- Born: Vivien Louise Clore 26 March 1946 (age 80)
- Education: Lycée Français Heathfield St Mary's School
- Alma mater: Lady Margaret Hall, Oxford
- Occupation: Philanthropist
- Spouse: John Duffield ​(div. 1976)​
- Children: 2, including George Duffield
- Parent(s): Sir Charles Clore Francine Halphen
- Relatives: Natasha Wightman (daughter-in-law)

= Vivien Duffield =

English philanthropist

Dame Vivien Louise Duffield, (née Clore; born 26 March 1946) is an English philanthropist.

==Life and career==
Vivien Louise Clore was born to Jewish parents. Her father was millionaire businessman and philanthropist Sir Charles Clore and her mother was Francine Halphen, a heroine of the French resistance.

She was educated at the Lycée Français, Heathfield School and Lady Margaret Hall, Oxford University where she read modern languages. She has a brother, Alan Evelyn Clore. Her marriage to British financier John Duffield produced two children, Arabella and George. The marriage ended in divorce in 1976. From 1973 until 2005, she was in a relationship with Sir Jocelyn Stevens, who was managing director of Express Newspapers and Chairman of English Heritage.

==Philanthropy==

After her father's death in 1979, Duffield assumed the Chairmanship of the Clore Foundations in the UK and in Israel. In the UK she also established her own Vivien Duffield Foundation in 1987, and the two foundations merged in 2000 to become the Clore Duffield Foundation. In addition to the Chairmanship of her Foundation, Dame Vivien was a member of the Board of the Royal Opera House from 1990 to 2001 and is currently Chairman of the Royal Opera House Endowment Fund. She founded Eureka! The National Children's Museum in Halifax, West Yorkshire in 1992, and is the life president.
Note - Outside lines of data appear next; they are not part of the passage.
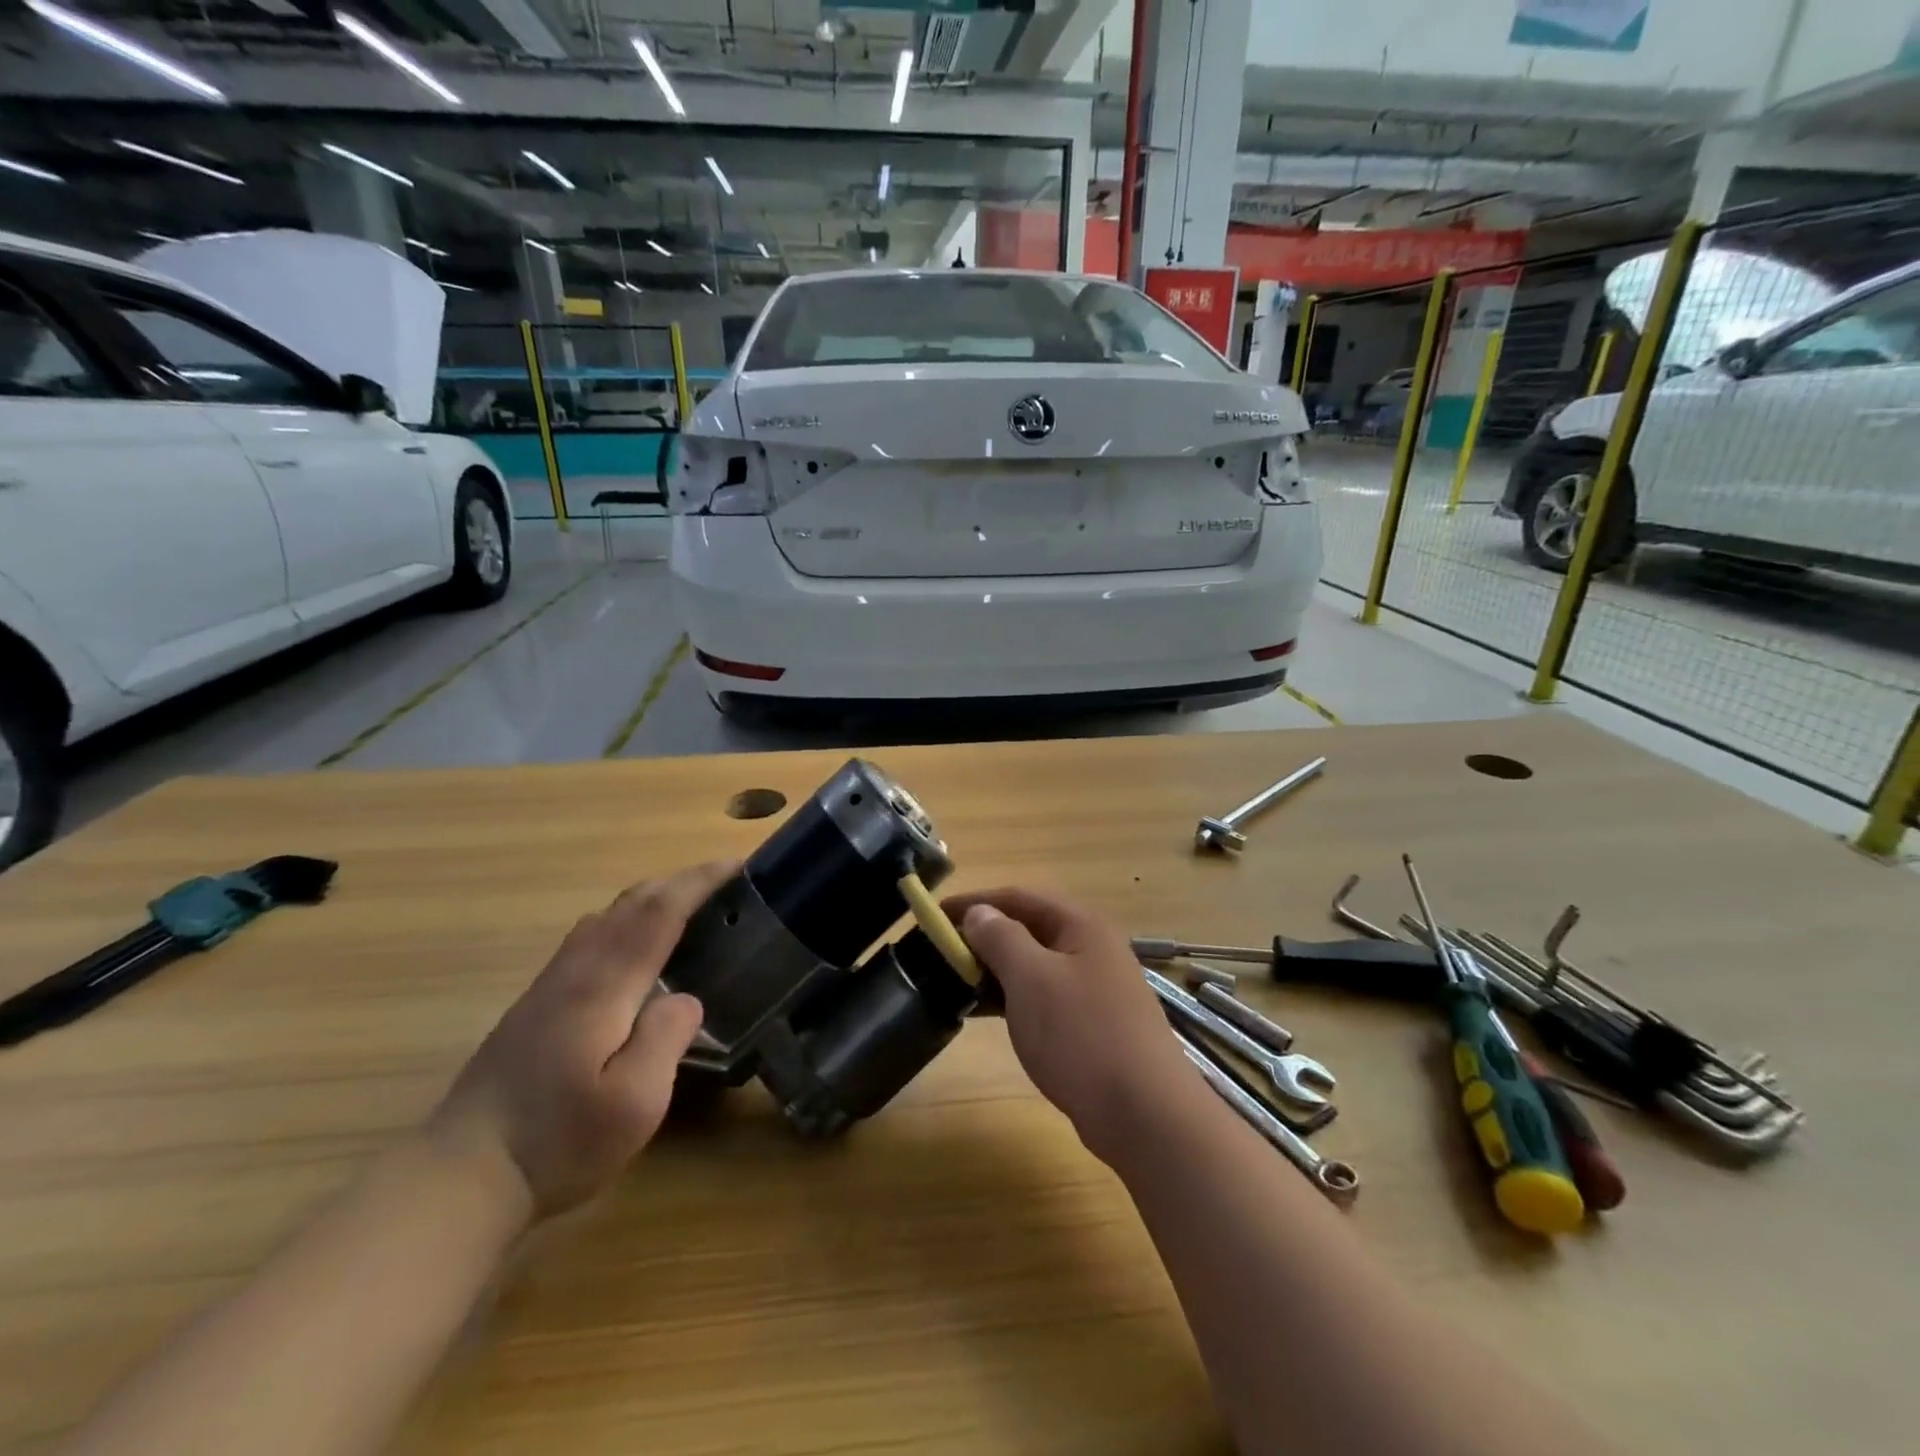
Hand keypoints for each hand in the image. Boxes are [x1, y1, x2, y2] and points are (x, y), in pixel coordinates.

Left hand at [428, 862, 733, 1217]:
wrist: (461, 1176)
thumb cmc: (557, 1142)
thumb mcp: (634, 1103)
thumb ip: (665, 1039)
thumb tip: (686, 998)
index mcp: (603, 987)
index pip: (657, 913)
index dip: (698, 882)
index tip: (735, 864)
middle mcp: (575, 972)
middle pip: (629, 904)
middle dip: (678, 882)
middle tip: (722, 884)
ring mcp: (548, 985)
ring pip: (604, 917)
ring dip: (650, 899)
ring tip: (687, 909)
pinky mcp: (535, 1004)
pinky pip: (589, 938)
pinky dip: (625, 921)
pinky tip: (635, 950)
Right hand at [950, 888, 1192, 1164]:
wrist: (1144, 1114)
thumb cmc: (1082, 1034)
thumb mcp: (1032, 978)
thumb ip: (1001, 938)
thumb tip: (979, 913)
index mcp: (1081, 926)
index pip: (1019, 898)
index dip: (975, 902)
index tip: (934, 915)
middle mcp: (1091, 949)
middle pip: (1028, 929)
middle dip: (983, 936)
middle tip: (939, 952)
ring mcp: (1094, 989)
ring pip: (1034, 966)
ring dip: (995, 970)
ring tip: (953, 983)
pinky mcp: (1091, 1025)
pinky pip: (1042, 998)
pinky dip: (1012, 998)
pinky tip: (985, 1013)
She is a Director of the Southbank Centre board and a Governor of the Royal Ballet. From 2007 to 2010 she was Chair of The Campaign for Oxford, Oxford University. She is the founder of JW3, London's new Jewish Community Centre, which opened on the Finchley Road in October 2013. She is Chairman of the Clore Foundation in Israel.

A 2005 London Evening Standard article estimated that she and the Foundations she controls had donated in excess of £176 million. In March 2011, amid heavy Government cuts on the arts, she donated £8.2 million for educational purposes to 11 arts institutions. Following her departure from the board of the Royal Opera House, Covent Garden, Duffield subsequently donated £1M to the re-development of the London Coliseum.

==Honours==
Dame Vivien Duffield's charitable work has been formally acknowledged by many institutions, both in the UK and in Israel. She was appointed a CBE in 1989, promoted to DBE in 2000 and in 2008 The Prince of Wales presented Dame Vivien with one of the first Medals for Arts Philanthropy. The Medal celebrates individuals who support the arts and recognises the contribution of the most inspiring philanthropists in the UK. In 2006, she was awarded the Beacon Fellowship Prize. In February 2013 she was assessed as one of the 100 most powerful women in the UK by Woman's Hour on BBC Radio 4. In 2017 she was appointed an Honorary Fellow of the Royal College of Art.